Find every line in the entries below that contains the word "watch", matching upper and lower case, and copy each of those lines.

--- start ---

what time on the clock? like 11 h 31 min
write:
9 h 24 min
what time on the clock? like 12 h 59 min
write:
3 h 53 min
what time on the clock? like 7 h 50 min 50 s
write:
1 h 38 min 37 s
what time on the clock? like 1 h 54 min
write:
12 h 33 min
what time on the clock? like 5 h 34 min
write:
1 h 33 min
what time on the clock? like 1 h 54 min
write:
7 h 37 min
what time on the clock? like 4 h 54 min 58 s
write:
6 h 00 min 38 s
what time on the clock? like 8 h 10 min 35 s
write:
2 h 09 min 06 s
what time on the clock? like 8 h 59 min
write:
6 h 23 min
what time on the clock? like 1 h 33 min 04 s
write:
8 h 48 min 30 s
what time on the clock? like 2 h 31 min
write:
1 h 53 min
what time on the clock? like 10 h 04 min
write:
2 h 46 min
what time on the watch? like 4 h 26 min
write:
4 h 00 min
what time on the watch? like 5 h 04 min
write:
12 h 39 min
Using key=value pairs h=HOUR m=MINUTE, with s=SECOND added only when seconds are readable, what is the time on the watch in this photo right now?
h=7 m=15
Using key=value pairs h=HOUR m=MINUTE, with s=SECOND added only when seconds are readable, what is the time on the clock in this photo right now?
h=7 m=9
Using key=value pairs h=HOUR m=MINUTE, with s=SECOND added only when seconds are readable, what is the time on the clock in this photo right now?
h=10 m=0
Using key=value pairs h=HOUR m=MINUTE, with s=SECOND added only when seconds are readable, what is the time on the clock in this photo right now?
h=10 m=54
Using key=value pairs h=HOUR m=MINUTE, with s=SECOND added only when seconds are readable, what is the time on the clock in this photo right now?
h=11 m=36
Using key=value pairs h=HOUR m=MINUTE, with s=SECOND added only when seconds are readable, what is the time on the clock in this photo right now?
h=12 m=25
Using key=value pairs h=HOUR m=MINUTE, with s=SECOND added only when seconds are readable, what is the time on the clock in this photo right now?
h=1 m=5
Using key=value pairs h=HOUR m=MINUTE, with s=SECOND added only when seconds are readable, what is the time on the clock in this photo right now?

--- end ---

→ **Problem solution**
what time on the watch? like 4 h 26 min
what time on the watch? like 5 h 04 min
Using key=value pairs h=HOUR m=MINUTE, with s=SECOND added only when seconds are readable, what is the time on the watch in this photo right now?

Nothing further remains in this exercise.